I don’t know enough about coral reefs and ocean ecology to know how effectively these underwater sculptures are mitigating habitat loss. My hunch is not very much. These sculptures are less a solution than a poetic concept that changes our perception of the world, as is the traditional realm of art. What really interests me about socially-engaged art, and what distinguishes that art from something like DeCaires Taylor’s work, is that it does not stop at that – it wishes to (as Dont Rhine from Ultra-red put it eloquently) “not only change our perception of the world, but change the world we perceive.” This is not a judgment but rather a shift in understanding of the role of art, and its catalytic potential.

Therefore, the role of media in these projects shifts dramatically, becoming more of a counter-agent to the work itself. In a symbolic practice (Pablo Helguera distinguishes this from “actual practice,” some sort of scalable change intervention on society, and cautions that most socially-engaged art encompass both rather fluidly—both the “change in perception” as well as “change in the world”), media can increase audience and facilitate a perceptual shift in absentia. It can likewise mischaracterize the work, essentialize it or simply have a bad opinion of it, but because of the work’s purely symbolic potential this does not necessarily diminish its ability to shift perspective. It has no effect outside of the slippery realm of the symbolic, and whether you love it or hate it, the work is what it is and it says what it says (to you).

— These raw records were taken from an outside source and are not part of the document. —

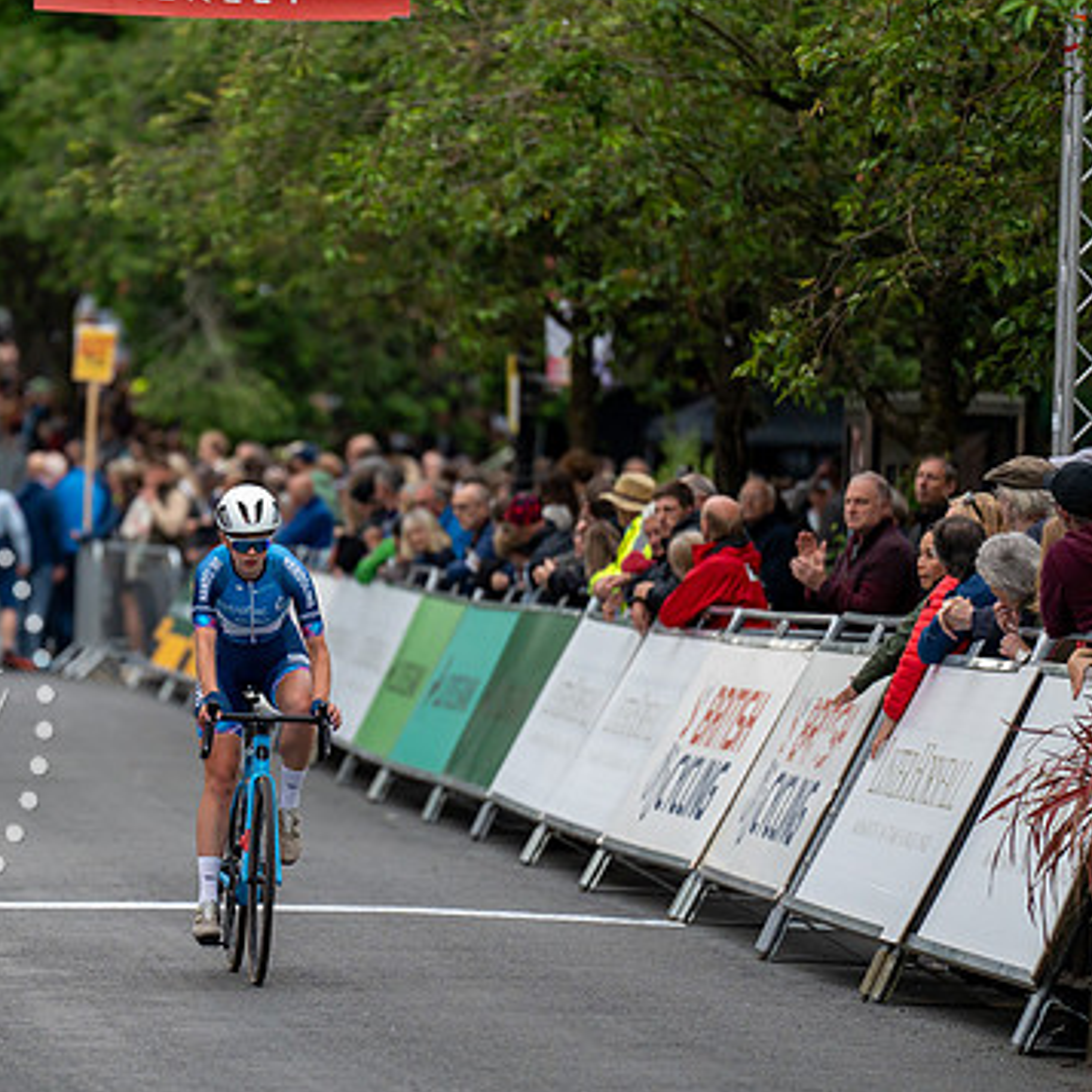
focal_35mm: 272
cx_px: 242
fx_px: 9708
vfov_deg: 6.4
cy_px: 543
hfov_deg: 6.4
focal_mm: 197
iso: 1000
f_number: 2.8
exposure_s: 1/800
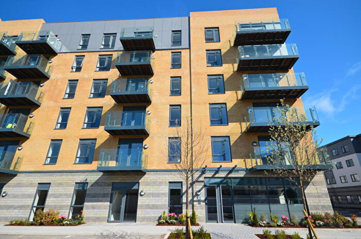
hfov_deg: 85.6
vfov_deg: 62.9
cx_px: 180
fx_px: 195
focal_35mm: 20
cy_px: 120
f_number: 10
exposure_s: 1/250
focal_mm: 13
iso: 200
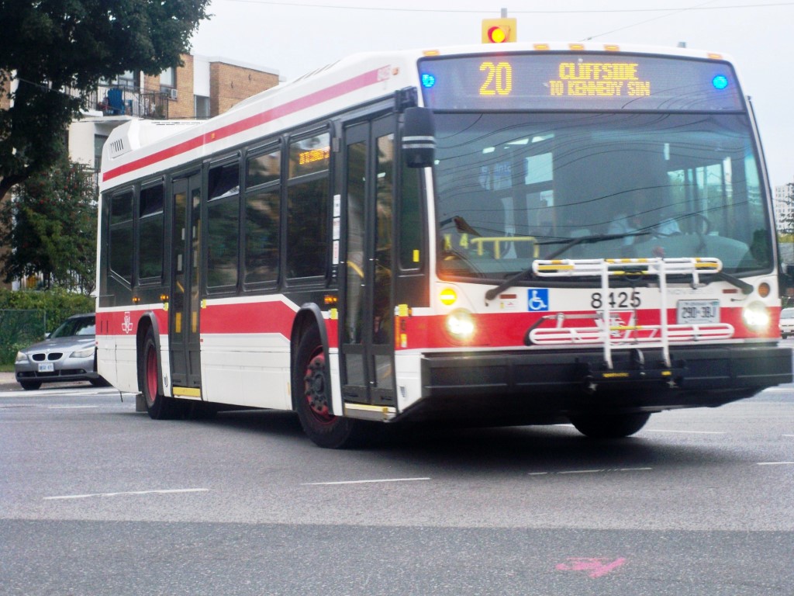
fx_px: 2408
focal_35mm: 105
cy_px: 298
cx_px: 397
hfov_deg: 18.7
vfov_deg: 14.1
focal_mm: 18.8
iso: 160
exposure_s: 1/160
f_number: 5.7
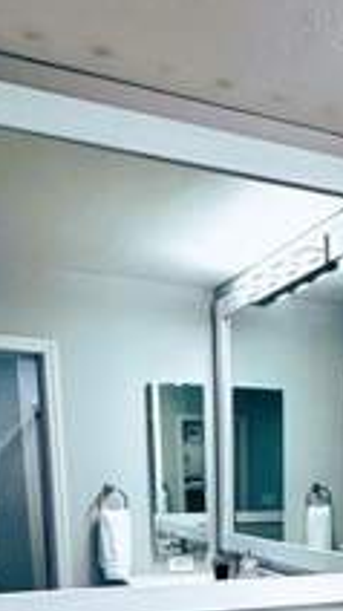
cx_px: 308
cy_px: 631
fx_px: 745
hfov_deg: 25.1
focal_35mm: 46
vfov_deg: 38.7
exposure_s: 1/120
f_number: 2.2
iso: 160
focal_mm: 2.22
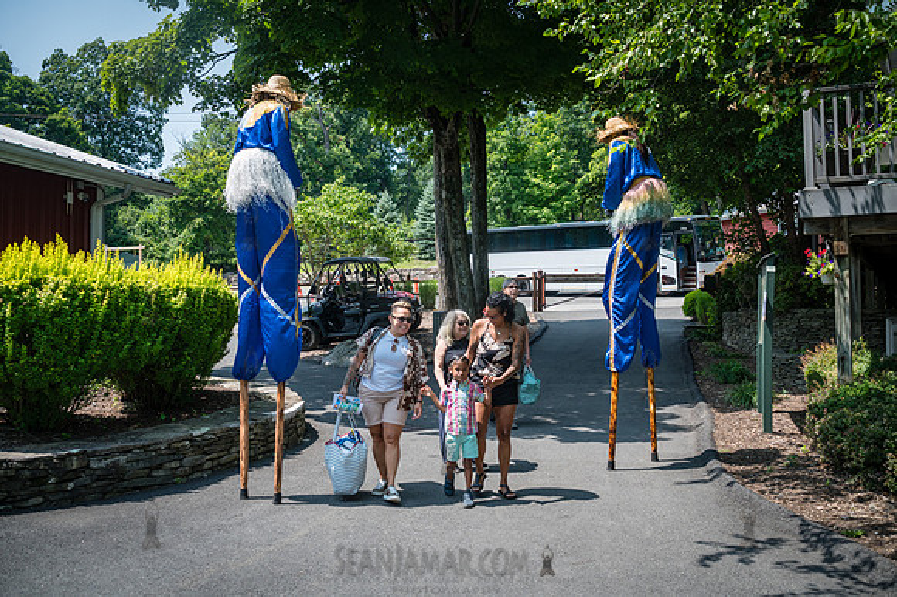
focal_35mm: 35
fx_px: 872
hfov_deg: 54.5
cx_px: 448
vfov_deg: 37.8
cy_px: 298
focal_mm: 35
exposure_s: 1/2000
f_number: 3.5
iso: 400
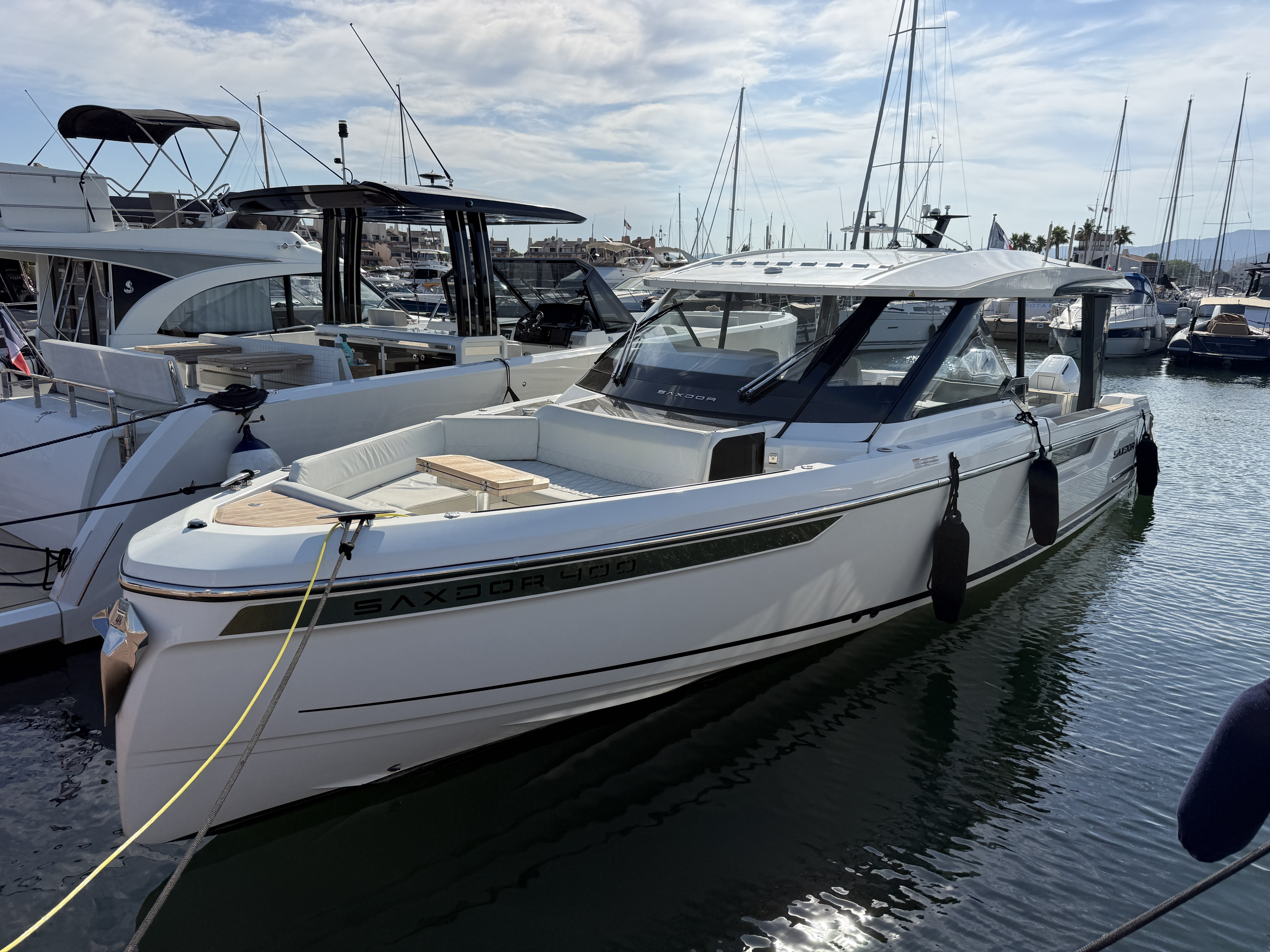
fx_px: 881
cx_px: 635
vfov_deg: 56.8
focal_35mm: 24
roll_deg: -0.7
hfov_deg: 71.6
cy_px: 476
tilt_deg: -12.3
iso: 80
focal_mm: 6.76
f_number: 1.78
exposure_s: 1/7353
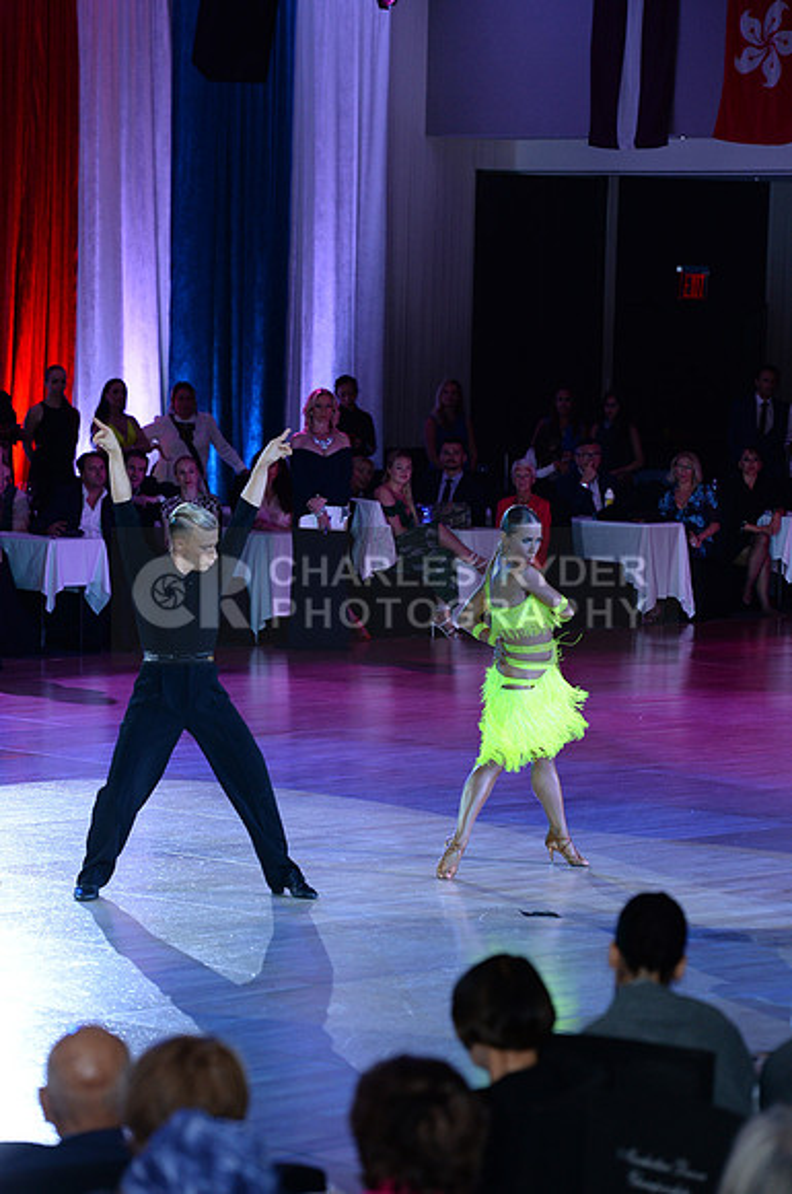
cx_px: 396
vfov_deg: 15.2
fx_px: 4468
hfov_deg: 10.1
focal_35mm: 135
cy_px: 597
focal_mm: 135
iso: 2000
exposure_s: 1/250
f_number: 5
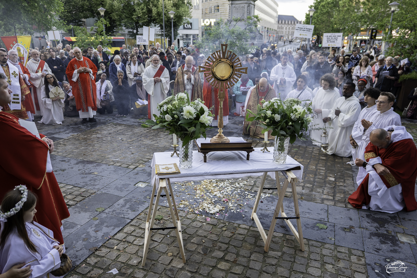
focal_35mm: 25
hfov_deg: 71.5
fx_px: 290
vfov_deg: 51.3
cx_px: 201
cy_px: 138
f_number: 2.8
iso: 800
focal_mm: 24
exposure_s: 1/200
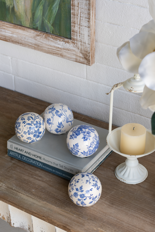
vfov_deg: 27.0
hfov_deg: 18.2
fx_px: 484
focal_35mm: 75
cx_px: 78
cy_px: 116
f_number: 4
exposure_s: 1/25
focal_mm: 50
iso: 80
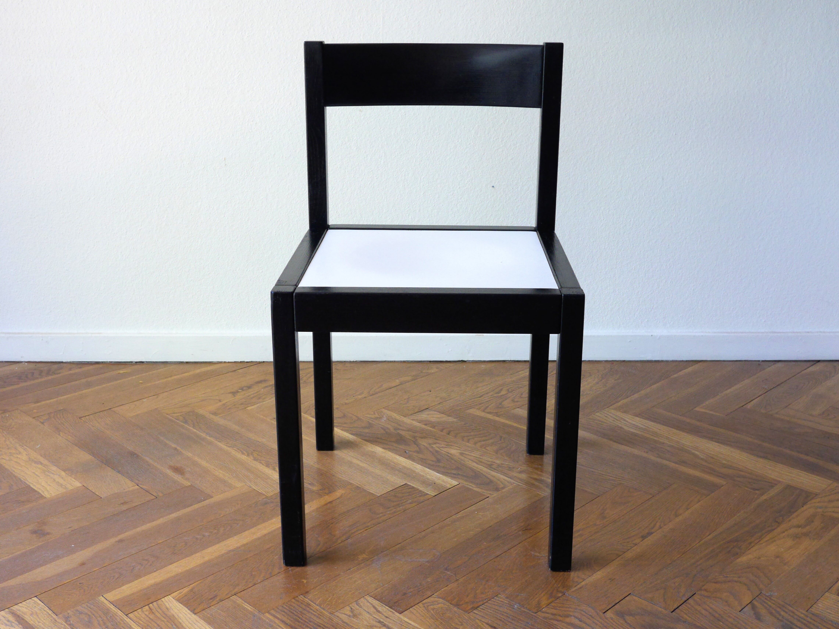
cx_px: 420
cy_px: 314
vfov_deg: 36.0
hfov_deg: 46.8
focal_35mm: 40
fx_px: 969
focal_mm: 20
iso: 1600
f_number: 6.3
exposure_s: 1/60
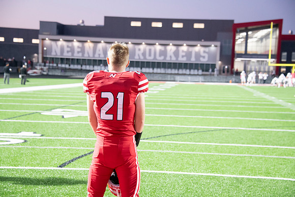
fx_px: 697
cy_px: 98
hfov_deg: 23.9
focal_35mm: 85
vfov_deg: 16.1
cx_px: 148
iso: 8000
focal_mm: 85
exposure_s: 1/125
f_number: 5.6
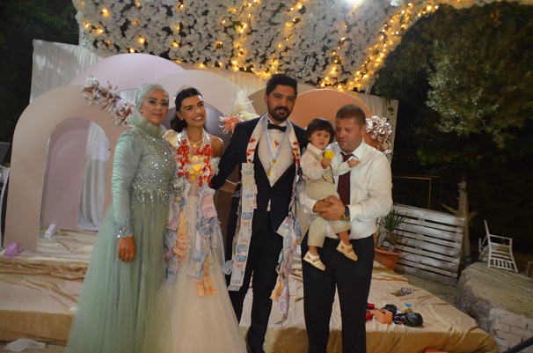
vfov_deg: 13.4
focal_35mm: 102
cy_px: 176
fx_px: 1507
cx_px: 266
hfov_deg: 20.1
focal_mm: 68
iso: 2200
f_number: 5.3
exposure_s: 1/60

This is quite different in the case of socially engaged artwork. In work that strives to make actual impact on the world, that is co-produced with a temporary community, as part of or in spite of its symbolic potential, media can play a devastating part in undermining the work’s interventionist capacity (especially if it treats it as a cipher, emphasizing only its symbolic nature). It can do this in several ways. First, media tends to speculate on and predetermine expectations and outcomes, which can poison a co-productive process from within. Its narratives function best with an uncomplicated hero or visionary, which ascribes a role to the artist that he or she may be actively trying to avoid. It can place the fragile process of building trust amongst participants and the tentative construction of community within a fishbowl, wherein outside pressures and attentions can collapse a nascent collective. It can heighten existing divides. It can take time and attention away from the work at hand.

This is not to say that no good comes from media exposure (acceptance, interest from authorities or those in power, deeper understanding, financial support and resources) but it is a bit like playing with fire. It can’t be well-controlled. What happens when it goes up? Who gets burned?